### Required action:
Please repeat the records, word for word and without gaps.

### Collected data:
□ □ □ □ □

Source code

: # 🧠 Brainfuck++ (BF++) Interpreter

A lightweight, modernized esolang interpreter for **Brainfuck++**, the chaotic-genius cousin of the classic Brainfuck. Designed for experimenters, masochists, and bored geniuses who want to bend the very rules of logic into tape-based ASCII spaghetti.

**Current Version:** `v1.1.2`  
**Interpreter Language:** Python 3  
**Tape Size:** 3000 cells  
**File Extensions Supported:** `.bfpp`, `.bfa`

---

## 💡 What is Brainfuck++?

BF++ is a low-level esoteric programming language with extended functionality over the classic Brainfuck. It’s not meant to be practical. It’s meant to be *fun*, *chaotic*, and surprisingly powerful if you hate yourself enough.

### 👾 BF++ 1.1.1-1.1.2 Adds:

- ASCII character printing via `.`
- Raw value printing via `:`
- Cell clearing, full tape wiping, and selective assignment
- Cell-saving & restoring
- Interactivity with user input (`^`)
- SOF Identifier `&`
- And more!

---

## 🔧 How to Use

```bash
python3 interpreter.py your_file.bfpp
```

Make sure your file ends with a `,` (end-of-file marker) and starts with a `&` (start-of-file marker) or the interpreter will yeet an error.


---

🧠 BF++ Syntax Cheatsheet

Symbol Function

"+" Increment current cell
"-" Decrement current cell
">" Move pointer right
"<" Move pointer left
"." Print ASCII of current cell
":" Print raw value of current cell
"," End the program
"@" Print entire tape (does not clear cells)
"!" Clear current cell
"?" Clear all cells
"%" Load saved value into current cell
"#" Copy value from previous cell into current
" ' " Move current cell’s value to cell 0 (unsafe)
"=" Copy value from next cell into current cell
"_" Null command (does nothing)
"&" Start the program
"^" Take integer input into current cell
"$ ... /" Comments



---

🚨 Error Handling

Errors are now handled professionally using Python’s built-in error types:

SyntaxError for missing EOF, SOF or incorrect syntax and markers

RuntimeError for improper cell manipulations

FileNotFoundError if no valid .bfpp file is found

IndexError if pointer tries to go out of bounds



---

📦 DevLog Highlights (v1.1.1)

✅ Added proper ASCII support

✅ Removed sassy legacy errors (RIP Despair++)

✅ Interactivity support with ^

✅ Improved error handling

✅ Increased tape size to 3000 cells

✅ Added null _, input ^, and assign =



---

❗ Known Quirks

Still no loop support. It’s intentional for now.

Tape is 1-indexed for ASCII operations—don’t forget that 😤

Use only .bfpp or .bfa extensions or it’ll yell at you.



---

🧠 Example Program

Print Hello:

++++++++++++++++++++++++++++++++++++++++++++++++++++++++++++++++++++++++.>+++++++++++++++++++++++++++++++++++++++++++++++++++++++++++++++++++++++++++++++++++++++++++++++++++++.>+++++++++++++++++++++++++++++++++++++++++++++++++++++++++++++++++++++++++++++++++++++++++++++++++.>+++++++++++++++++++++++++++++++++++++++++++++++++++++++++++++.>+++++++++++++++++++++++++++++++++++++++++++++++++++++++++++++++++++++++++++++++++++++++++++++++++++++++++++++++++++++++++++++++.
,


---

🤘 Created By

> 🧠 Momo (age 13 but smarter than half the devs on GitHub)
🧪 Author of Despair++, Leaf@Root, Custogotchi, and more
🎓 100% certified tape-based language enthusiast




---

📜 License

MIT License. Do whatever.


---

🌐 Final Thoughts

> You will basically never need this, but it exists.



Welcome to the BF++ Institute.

□ □ □ □ □

### Answer box:
Source code

: # 🧠 Brainfuck++ (BF++) Interpreter

A lightweight, modernized esolang interpreter for **Brainfuck++**, the chaotic-genius cousin of the classic Brainfuck. Designed for experimenters, masochists, and bored geniuses who want to bend the very rules of logic into tape-based ASCII spaghetti.

**Current Version:** `v1.1.2`  
**Interpreter Language:** Python 3  
**Tape Size:** 3000 cells  
**File Extensions Supported:** `.bfpp`, `.bfa`

---

## 💡 What is Brainfuck++?

BF++ is a low-level esoteric programming language with extended functionality over the classic Brainfuck. It’s not meant to be practical. It’s meant to be *fun*, *chaotic*, and surprisingly powerful if you hate yourself enough.

### 👾 BF++ 1.1.1-1.1.2 Adds:

- ASCII character printing via `.`
- Raw value printing via `:`
- Cell clearing, full tape wiping, and selective assignment
- Cell-saving & restoring
- Interactivity with user input (`^`)
- SOF Identifier `&`
- And more!

---

## 🔧 How to Use

```bash
python3 interpreter.py your_file.bfpp
```

Make sure your file ends with a `,` (end-of-file marker) and starts with a `&` (start-of-file marker) or the interpreter will yeet an error.


---

🧠 BF++ Syntax Cheatsheet

Symbol Function

"+" Increment current cell
"-" Decrement current cell
">" Move pointer right
"<" Move pointer left
"." Print ASCII of current cell
":" Print raw value of current cell
"," End the program
"@" Print entire tape (does not clear cells)
"!" Clear current cell
"?" Clear all cells
"%" Load saved value into current cell
"#" Copy value from previous cell into current
" ' " Move current cell’s value to cell 0 (unsafe)
"=" Copy value from next cell into current cell
"_" Null command (does nothing)
"&" Start the program
"^" Take integer input into current cell
"$ ... /" Comments



---

🚨 Error Handling

Errors are now handled professionally using Python’s built-in error types:

SyntaxError for missing EOF, SOF or incorrect syntax and markers

RuntimeError for improper cell manipulations

FileNotFoundError if no valid .bfpp file is found

IndexError if pointer tries to go out of bounds



---

📦 DevLog Highlights (v1.1.1)

✅ Added proper ASCII support

✅ Removed sassy legacy errors (RIP Despair++)

✅ Interactivity support with ^

✅ Improved error handling

✅ Increased tape size to 3000 cells

✅ Added null _, input ^, and assign =



---

❗ Known Quirks

Still no loop support. It’s intentional for now.

Tape is 1-indexed for ASCII operations—don’t forget that 😤

Use only .bfpp or .bfa extensions or it’ll yell at you.



---

🧠 Example Program

Print Hello:

++++++++++++++++++++++++++++++++++++++++++++++++++++++++++++++++++++++++.>+++++++++++++++++++++++++++++++++++++++++++++++++++++++++++++++++++++++++++++++++++++++++++++++++++++.>+++++++++++++++++++++++++++++++++++++++++++++++++++++++++++++++++++++++++++++++++++++++++++++++++.>+++++++++++++++++++++++++++++++++++++++++++++++++++++++++++++.>+++++++++++++++++++++++++++++++++++++++++++++++++++++++++++++++++++++++++++++++++++++++++++++++++++++++++++++++++++++++++++++++.
,


---

🤘 Created By

> 🧠 Momo (age 13 but smarter than half the devs on GitHub)
🧪 Author of Despair++, Leaf@Root, Custogotchi, and more
🎓 100% certified tape-based language enthusiast




---

📜 License

MIT License. Do whatever.


---

🌐 Final Thoughts

> You will basically never need this, but it exists.



Welcome to the BF++ Institute.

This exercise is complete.